Material for this task>
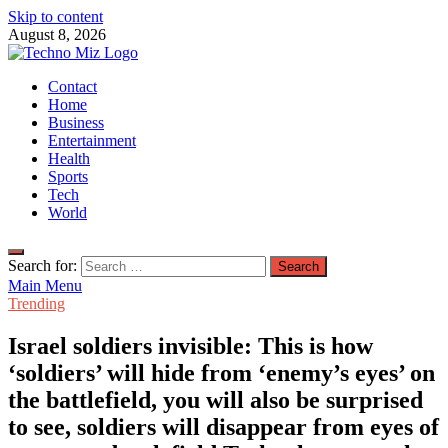
Skip to content
August 8, 2026
TechnoMiz
Contact
Latest News Around The World
Home
Business
Entertainment
Health
Sports
Tech
World
Search for:
Main Menu
Trending
Israel soldiers invisible: This is how
‘soldiers’ will hide from ‘enemy’s eyes’ on
the battlefield, you will also be surprised
to see, soldiers will disappear from eyes of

What you will do>
Read the entries and show each line that mentions "eyes".

Answer>
‘soldiers’ will hide from ‘enemy’s eyes’ on
to see, soldiers will disappear from eyes of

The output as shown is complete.